◆ **PROBLEM REQUIREMENTS**: Which lines of the entries below contain the string "center"? Copy each one.
.....
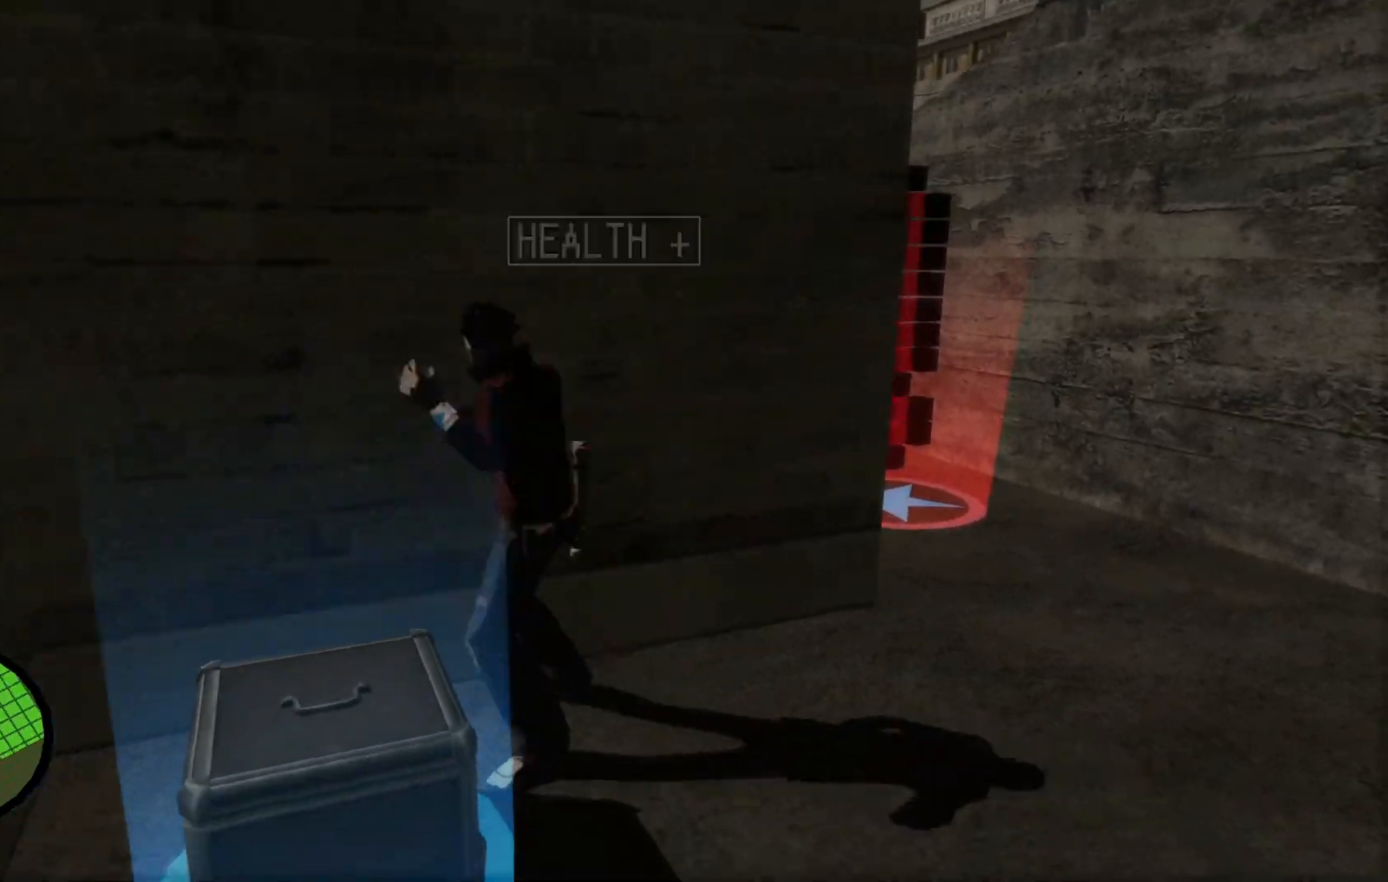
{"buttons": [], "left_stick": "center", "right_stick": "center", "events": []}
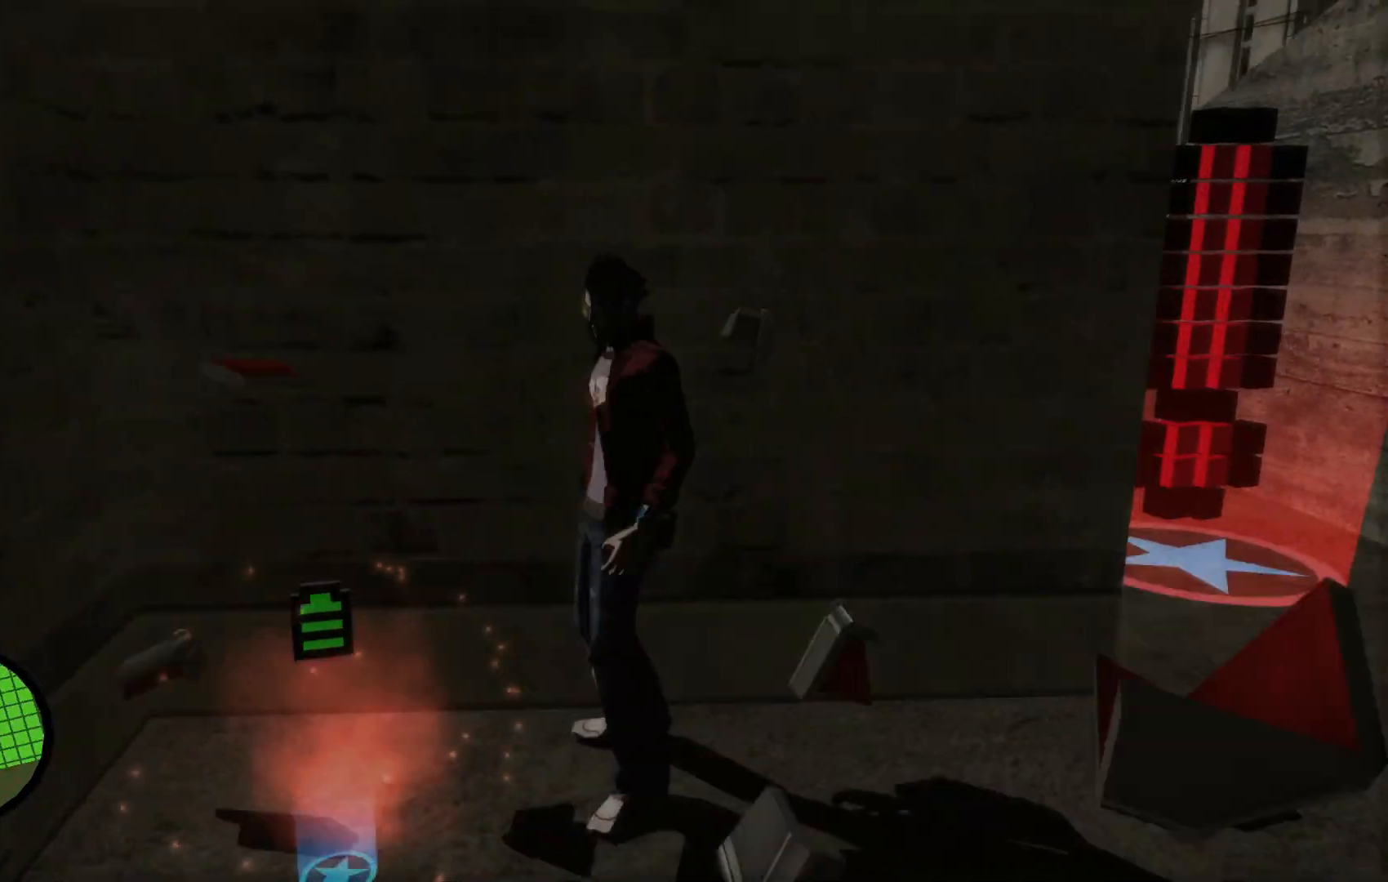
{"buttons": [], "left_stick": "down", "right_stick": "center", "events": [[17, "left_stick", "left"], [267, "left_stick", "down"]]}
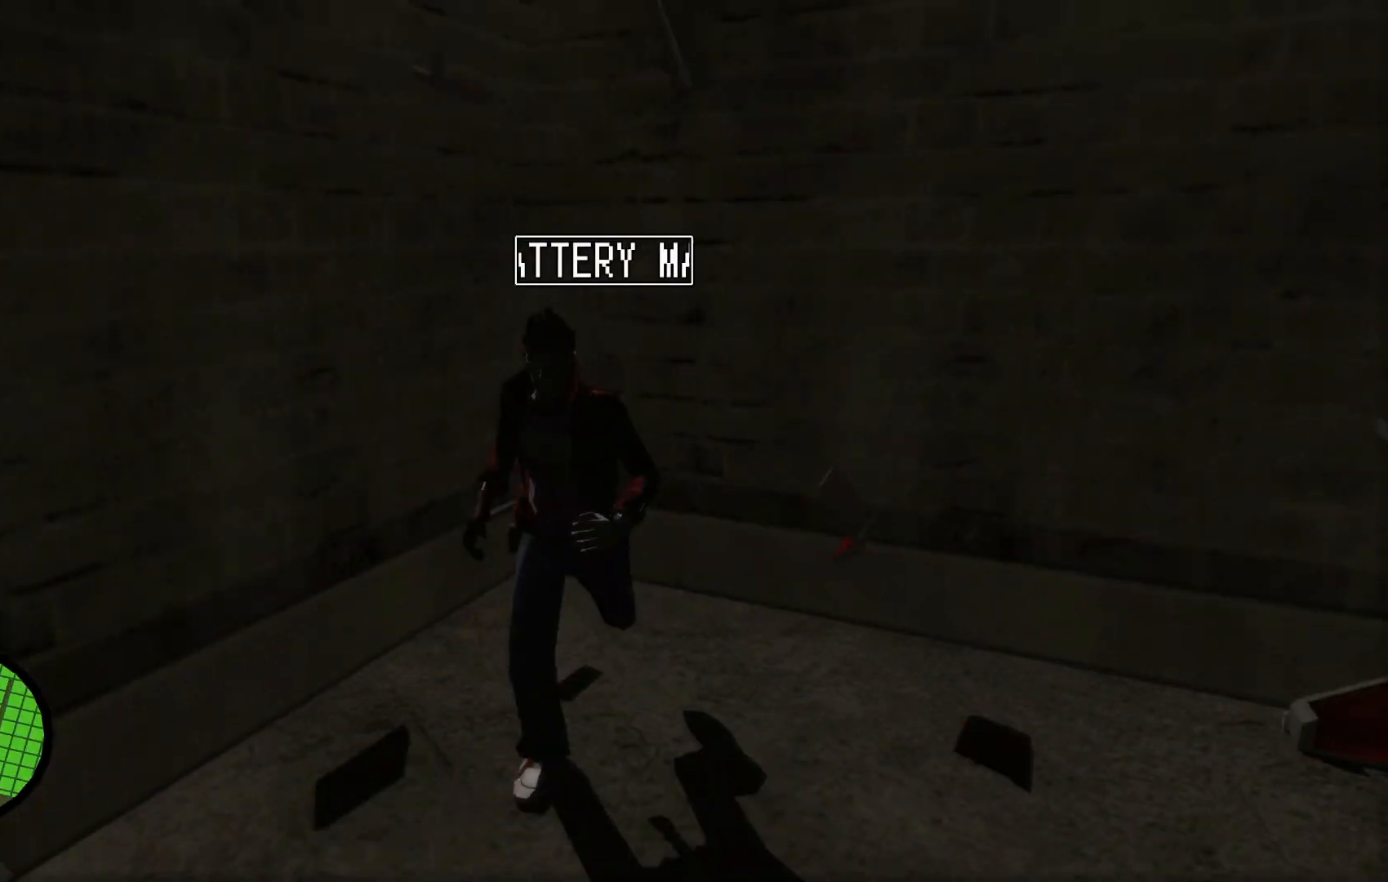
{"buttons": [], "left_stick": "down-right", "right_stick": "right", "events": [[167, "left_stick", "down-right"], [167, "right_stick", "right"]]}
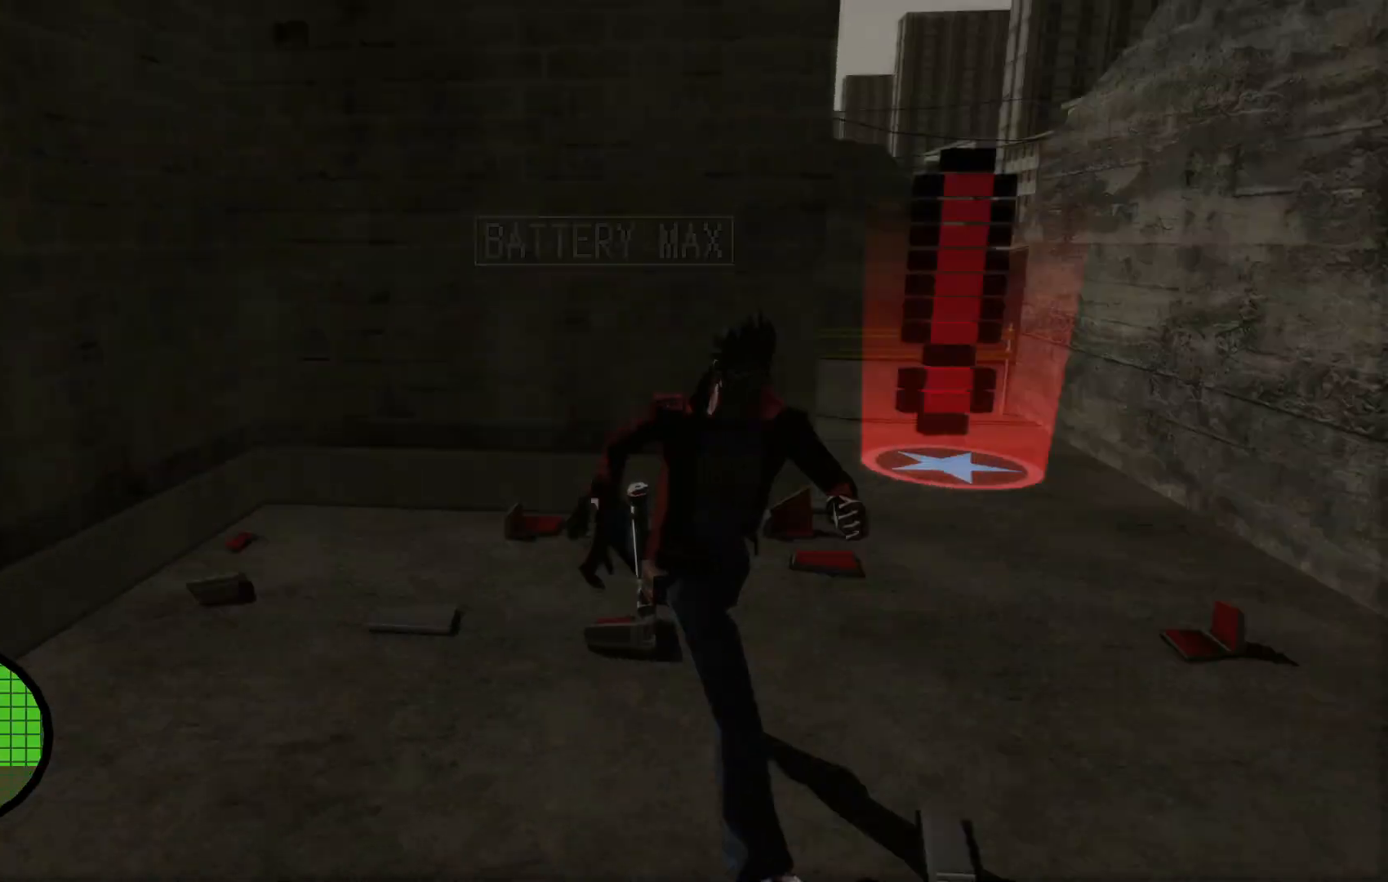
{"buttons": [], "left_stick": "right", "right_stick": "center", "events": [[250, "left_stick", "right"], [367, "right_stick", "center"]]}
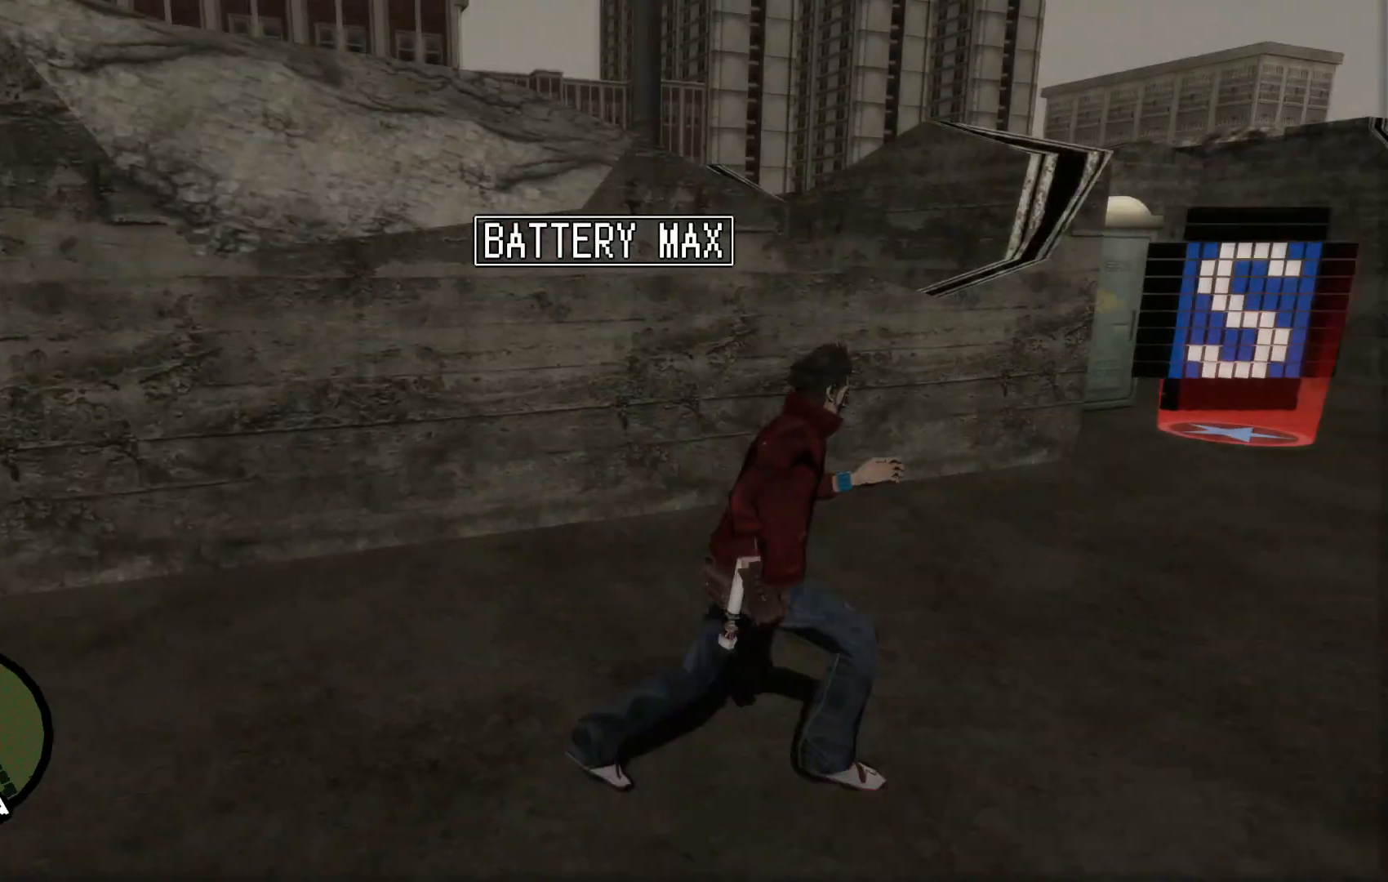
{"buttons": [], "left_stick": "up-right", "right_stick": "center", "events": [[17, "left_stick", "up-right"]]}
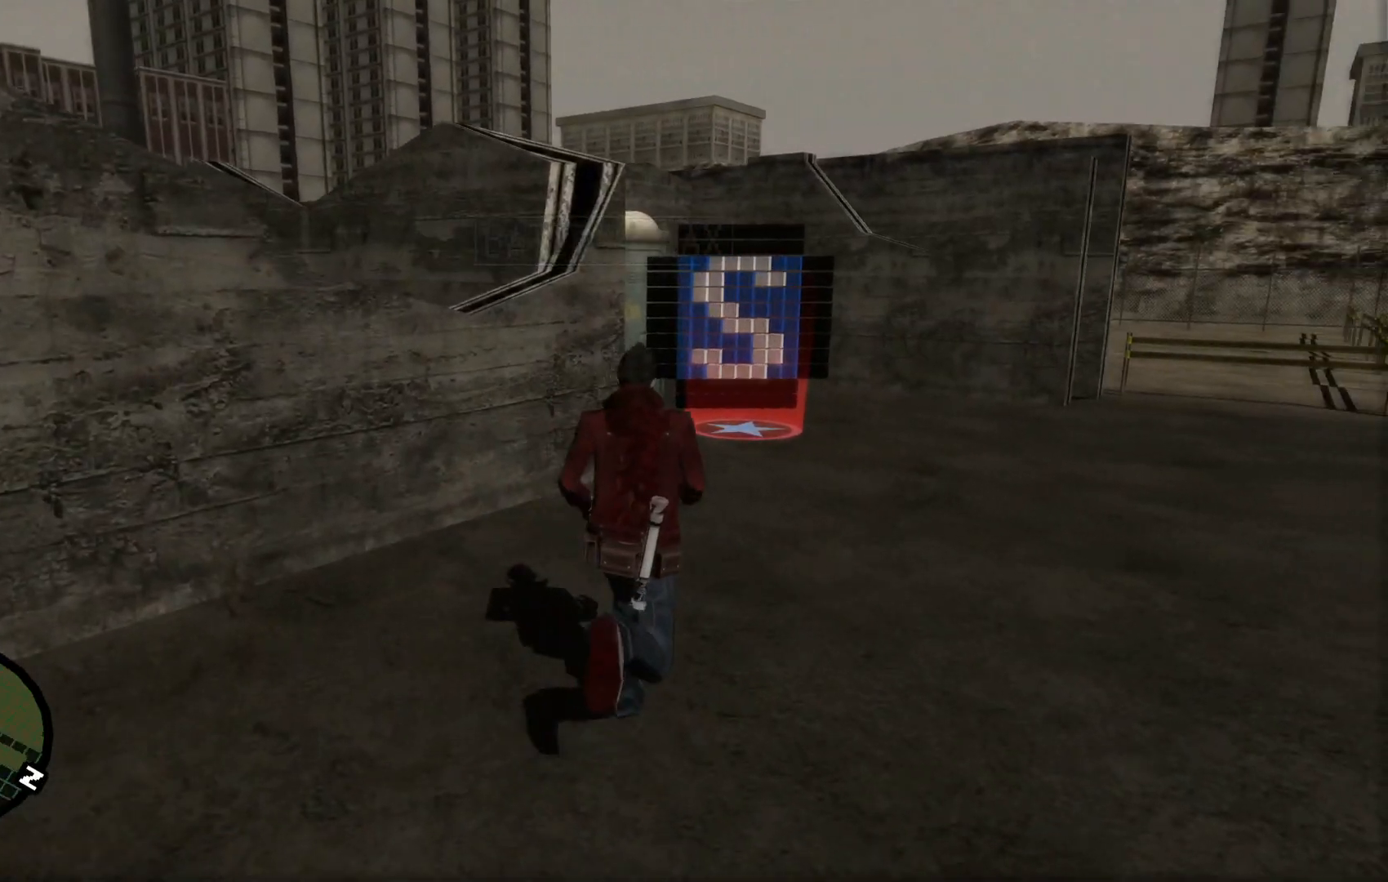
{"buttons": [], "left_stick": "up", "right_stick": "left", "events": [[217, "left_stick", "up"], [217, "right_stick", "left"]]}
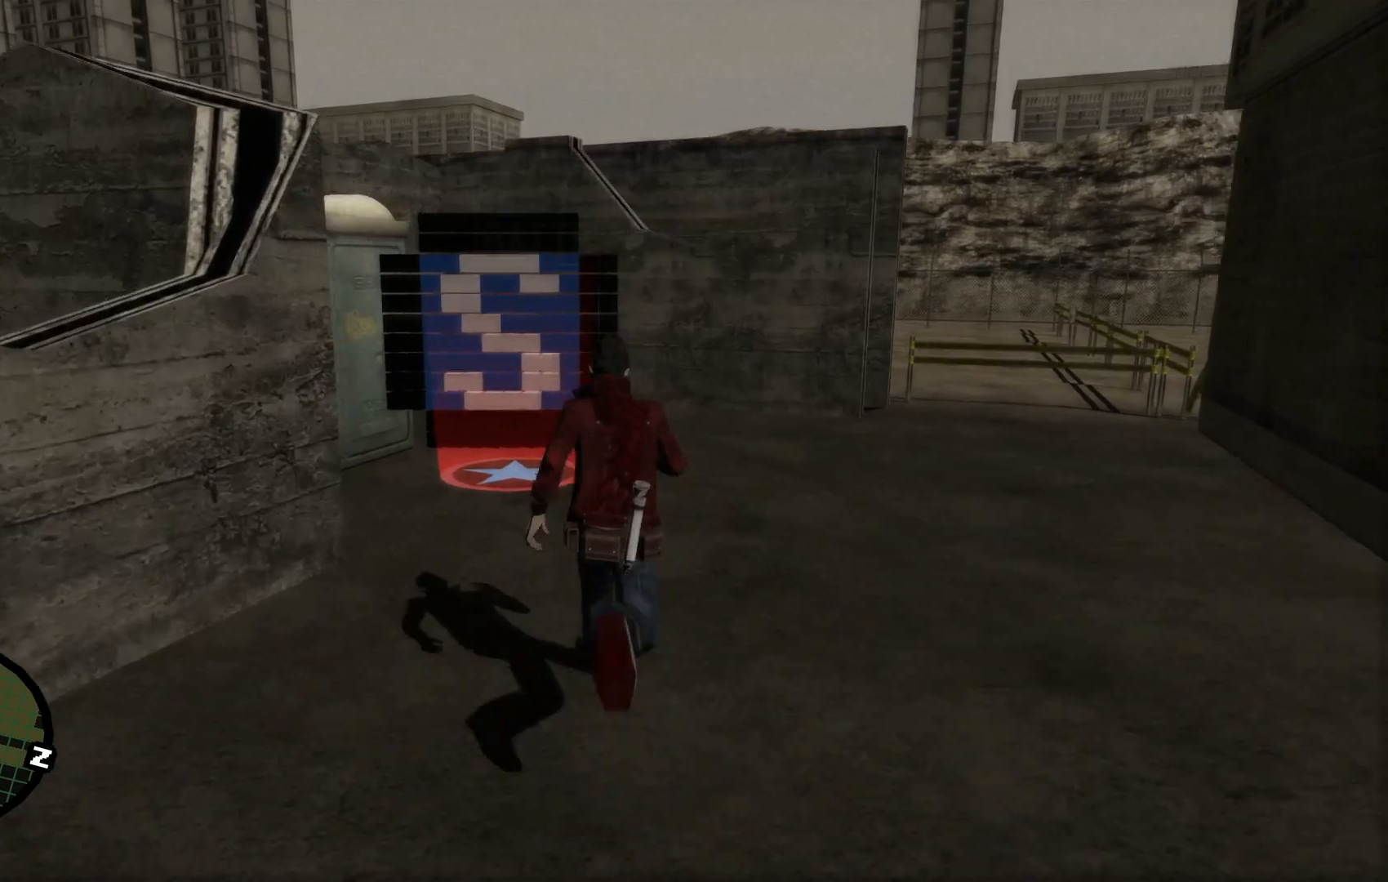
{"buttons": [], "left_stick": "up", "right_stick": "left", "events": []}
.....
◆ **WRITTEN ANSWER**:
{"buttons": [], "left_stick": "center", "right_stick": "center", "events": []}
{"buttons": [], "left_stick": "down", "right_stick": "center", "events": [[17, "left_stick", "left"], [267, "left_stick", "down"]]}
{"buttons": [], "left_stick": "right", "right_stick": "center", "events": [[250, "left_stick", "right"], [367, "right_stick", "center"]]}
{"buttons": [], "left_stick": "up-right", "right_stick": "center", "events": [[17, "left_stick", "up-right"]]}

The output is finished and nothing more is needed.